▶ _Work task_
Among the lines below, restate word for word only those from the line with "2) act=check view=3d um=4 side=back at=same" through the line with "6) act=done edits=connect@k rest=unchecked", with both end lines kept.

:::

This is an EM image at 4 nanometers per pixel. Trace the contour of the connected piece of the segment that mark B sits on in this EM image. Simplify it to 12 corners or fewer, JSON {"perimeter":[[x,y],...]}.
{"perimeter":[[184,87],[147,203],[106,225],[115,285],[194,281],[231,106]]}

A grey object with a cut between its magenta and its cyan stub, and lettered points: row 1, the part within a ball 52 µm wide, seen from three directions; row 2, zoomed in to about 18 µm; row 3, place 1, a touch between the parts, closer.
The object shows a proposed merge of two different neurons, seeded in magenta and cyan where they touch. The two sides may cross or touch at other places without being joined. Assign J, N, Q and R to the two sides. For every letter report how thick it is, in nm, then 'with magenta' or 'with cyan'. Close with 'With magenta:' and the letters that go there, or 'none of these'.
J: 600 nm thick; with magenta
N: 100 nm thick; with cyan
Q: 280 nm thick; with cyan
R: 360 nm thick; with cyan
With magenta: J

:::

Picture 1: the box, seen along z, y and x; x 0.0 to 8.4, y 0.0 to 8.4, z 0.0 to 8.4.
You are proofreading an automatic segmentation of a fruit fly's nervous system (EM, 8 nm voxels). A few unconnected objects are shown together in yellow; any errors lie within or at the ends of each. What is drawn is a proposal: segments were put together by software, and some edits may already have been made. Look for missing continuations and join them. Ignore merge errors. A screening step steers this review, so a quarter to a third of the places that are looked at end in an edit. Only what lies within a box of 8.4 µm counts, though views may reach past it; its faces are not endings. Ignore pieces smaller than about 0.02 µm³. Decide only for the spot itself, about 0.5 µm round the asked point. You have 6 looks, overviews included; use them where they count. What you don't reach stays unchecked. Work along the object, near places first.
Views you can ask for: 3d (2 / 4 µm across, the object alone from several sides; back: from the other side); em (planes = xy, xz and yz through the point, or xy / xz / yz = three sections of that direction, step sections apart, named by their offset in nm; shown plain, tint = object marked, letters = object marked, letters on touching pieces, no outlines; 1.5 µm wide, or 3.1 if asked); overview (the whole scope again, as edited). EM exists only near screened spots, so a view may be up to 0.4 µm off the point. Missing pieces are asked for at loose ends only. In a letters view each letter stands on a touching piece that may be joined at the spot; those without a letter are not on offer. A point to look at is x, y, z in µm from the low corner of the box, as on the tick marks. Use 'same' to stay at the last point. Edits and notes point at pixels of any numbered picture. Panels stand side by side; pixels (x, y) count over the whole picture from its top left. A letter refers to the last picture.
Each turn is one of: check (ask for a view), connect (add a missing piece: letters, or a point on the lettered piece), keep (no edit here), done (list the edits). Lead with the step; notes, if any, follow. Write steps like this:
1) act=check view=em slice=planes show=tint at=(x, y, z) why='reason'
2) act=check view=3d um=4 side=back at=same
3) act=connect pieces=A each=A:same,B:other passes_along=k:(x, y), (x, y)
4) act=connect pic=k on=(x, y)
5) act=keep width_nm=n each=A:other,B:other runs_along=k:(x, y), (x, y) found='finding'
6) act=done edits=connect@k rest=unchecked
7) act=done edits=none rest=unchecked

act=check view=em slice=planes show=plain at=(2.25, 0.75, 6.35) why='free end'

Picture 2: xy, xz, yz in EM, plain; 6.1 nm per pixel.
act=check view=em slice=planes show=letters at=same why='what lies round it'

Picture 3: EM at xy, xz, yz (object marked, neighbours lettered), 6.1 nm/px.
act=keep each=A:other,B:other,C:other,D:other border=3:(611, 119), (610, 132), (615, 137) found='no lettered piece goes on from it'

:::

▶ _Solution below_
2) act=check view=3d um=4 side=back at=same
3) act=connect pieces=A each=A:same,B:other passes_along=k:(x, y), (x, y)
4) act=connect pic=k on=(x, y)
5) act=keep width_nm=n each=A:other,B:other runs_along=k:(x, y), (x, y) found='finding'
6) act=done edits=connect@k rest=unchecked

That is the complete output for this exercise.